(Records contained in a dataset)
-*-
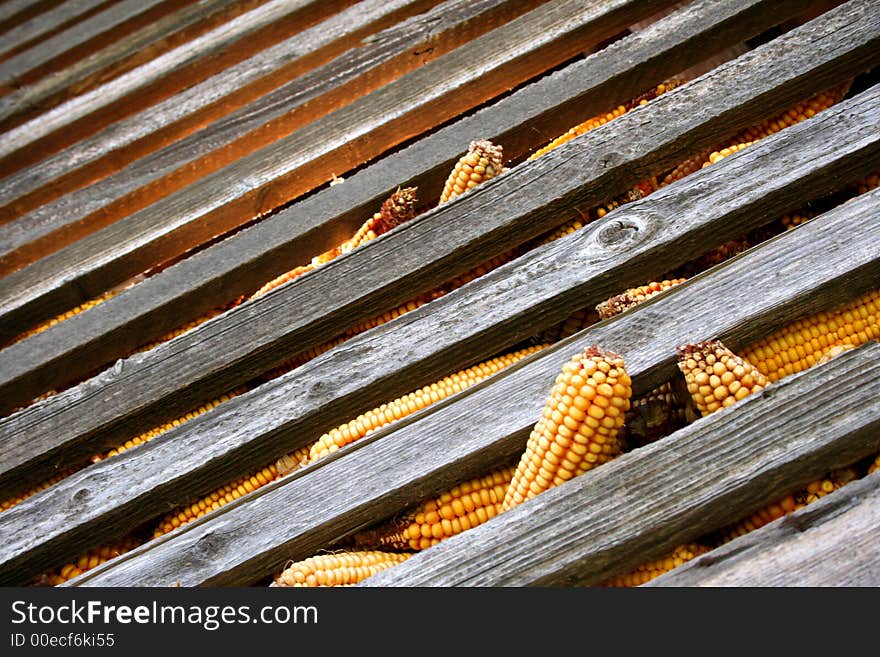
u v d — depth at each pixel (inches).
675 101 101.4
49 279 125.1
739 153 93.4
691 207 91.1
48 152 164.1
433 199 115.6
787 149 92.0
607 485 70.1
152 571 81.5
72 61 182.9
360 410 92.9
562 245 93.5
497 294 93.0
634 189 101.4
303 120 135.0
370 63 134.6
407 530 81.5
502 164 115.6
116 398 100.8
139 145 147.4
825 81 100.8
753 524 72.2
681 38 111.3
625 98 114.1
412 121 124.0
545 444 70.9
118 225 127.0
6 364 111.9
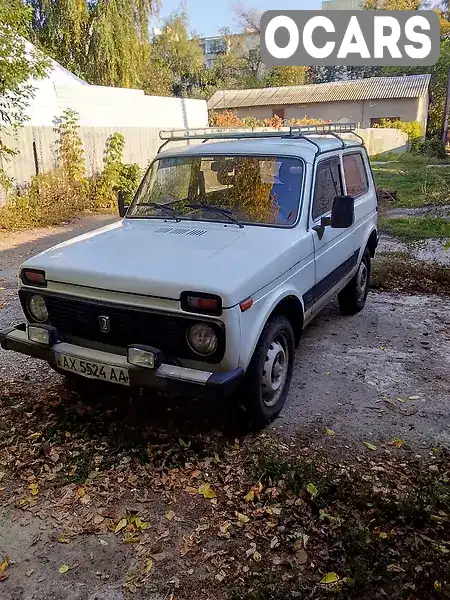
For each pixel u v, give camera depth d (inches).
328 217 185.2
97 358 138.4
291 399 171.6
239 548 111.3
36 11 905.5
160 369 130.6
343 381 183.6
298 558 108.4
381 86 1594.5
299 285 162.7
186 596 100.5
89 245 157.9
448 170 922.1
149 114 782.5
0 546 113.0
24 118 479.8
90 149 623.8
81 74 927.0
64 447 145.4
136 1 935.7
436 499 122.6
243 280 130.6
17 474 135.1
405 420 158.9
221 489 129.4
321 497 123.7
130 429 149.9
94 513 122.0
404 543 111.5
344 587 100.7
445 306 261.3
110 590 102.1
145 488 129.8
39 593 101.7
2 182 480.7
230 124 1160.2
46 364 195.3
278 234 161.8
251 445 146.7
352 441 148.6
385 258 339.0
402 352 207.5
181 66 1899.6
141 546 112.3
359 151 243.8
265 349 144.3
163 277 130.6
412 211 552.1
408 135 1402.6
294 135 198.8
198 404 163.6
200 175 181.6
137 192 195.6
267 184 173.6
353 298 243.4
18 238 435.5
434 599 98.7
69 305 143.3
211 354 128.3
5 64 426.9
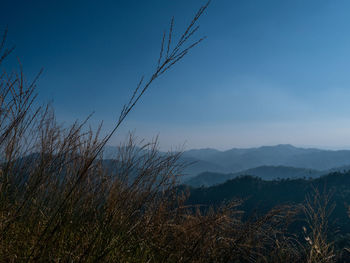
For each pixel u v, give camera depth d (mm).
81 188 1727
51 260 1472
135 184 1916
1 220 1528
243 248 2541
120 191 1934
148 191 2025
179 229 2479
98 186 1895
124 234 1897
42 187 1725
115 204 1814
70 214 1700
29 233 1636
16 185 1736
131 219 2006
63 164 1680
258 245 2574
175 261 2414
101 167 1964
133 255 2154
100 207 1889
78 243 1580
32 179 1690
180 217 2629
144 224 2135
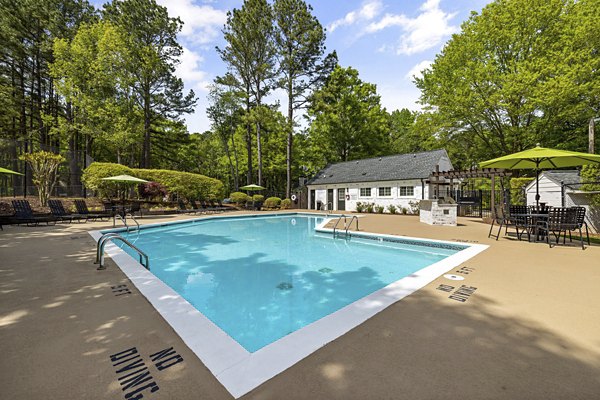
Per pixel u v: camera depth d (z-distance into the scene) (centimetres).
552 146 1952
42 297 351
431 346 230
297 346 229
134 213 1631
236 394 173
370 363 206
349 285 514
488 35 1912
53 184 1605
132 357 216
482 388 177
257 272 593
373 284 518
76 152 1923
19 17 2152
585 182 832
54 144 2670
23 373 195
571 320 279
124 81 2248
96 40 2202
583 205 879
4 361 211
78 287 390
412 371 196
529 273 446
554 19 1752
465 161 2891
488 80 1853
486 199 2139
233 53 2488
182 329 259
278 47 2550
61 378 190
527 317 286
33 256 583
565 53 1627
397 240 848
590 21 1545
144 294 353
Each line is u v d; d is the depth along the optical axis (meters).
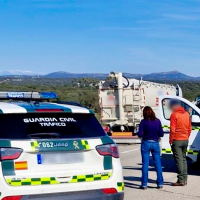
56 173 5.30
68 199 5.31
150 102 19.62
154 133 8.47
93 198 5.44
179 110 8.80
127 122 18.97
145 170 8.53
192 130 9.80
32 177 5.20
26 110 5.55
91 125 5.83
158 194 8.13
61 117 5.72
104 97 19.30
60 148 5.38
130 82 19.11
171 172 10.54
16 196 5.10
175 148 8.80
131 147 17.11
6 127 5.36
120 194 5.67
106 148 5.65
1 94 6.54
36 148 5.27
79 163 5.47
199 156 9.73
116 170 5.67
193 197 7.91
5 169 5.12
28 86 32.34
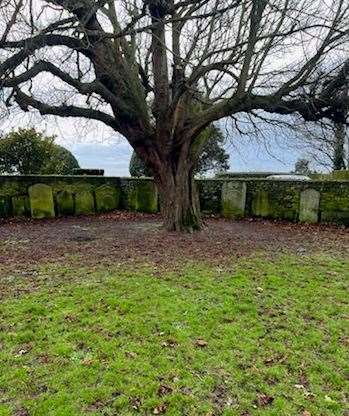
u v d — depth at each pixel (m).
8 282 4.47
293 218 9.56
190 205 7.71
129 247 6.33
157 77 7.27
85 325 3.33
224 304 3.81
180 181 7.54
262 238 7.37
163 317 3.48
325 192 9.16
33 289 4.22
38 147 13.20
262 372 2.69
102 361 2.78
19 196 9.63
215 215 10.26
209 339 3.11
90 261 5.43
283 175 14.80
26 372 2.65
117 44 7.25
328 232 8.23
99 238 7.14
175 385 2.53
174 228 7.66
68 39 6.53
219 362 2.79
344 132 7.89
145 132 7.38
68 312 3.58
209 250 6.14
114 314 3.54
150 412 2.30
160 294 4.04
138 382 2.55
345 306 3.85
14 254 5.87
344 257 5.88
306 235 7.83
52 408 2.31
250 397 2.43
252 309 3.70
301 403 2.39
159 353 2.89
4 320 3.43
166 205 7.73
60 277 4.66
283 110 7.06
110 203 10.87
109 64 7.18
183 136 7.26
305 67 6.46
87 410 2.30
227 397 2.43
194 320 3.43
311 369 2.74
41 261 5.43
-*-
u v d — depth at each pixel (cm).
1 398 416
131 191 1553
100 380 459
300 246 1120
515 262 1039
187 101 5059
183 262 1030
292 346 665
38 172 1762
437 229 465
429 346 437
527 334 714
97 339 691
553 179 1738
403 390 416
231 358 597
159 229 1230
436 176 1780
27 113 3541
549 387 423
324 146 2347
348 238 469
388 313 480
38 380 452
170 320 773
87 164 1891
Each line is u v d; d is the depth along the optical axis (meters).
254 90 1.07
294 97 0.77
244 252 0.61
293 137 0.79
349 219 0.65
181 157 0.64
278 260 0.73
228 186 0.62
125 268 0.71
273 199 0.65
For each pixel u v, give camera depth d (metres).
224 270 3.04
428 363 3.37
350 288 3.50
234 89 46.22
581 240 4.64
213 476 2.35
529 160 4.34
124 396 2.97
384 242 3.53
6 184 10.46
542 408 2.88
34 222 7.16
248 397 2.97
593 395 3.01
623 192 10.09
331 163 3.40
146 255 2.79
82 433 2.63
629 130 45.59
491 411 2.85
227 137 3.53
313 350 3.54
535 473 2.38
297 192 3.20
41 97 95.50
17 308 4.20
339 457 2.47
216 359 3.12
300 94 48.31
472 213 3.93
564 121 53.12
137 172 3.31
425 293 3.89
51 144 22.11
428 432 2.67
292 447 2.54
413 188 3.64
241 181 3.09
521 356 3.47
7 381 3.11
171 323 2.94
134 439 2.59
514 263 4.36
-*-
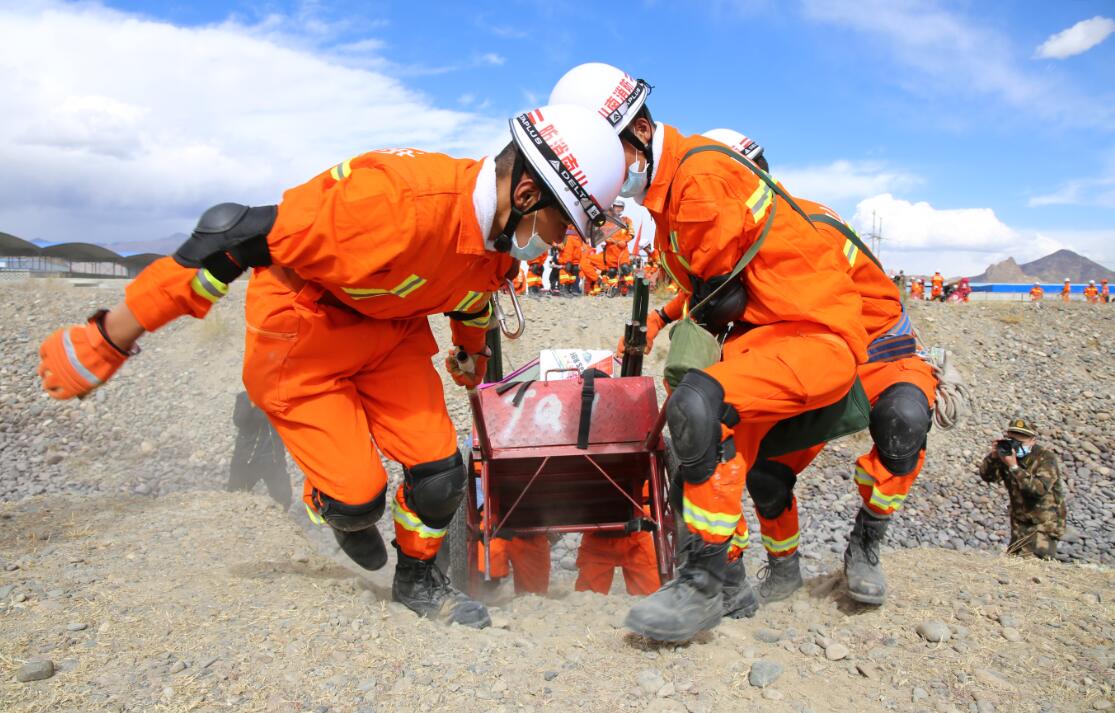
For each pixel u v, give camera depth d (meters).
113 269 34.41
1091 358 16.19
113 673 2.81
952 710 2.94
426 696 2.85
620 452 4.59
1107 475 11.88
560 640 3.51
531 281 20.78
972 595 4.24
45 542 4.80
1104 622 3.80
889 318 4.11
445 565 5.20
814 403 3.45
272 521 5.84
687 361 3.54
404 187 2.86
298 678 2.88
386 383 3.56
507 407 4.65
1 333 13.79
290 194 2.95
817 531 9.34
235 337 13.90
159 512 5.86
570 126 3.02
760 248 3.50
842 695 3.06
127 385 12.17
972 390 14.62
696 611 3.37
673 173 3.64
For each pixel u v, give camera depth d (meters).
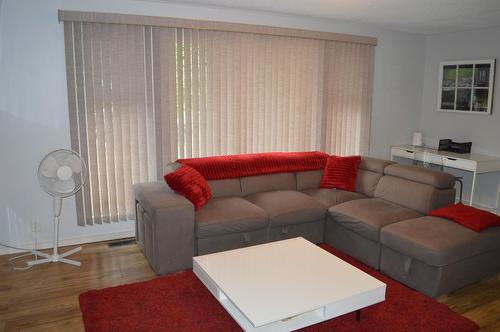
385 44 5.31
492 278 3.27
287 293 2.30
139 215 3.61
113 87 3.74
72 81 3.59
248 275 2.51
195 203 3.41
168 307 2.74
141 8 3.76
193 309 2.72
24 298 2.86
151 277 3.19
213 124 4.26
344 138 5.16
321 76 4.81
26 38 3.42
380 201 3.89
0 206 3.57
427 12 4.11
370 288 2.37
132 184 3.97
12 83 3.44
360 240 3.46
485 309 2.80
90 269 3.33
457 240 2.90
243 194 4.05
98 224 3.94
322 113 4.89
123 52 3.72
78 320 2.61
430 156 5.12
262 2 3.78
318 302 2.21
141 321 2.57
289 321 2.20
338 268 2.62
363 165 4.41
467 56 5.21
-*-
> _WORK INSTRUCTIONS_
Starting at the line above that holds "81 188 1727" and ending at the line that holds "133 255 2154", transcribe each line exactly and include no other lines.

> _SOLUTION BELOW_
81 188 1727
51 260 1472
135 184 1916
1 220 1528
243 248 2541
120 191 1934
148 191 2025
179 229 2479
98 186 1895
124 234 1897
42 187 1725
115 204 1814
70 214 1700
29 233 1636
16 185 1736
131 219 2006
63 164 1680
258 245 2574
175 261 2414
101 167 1964
133 255 2154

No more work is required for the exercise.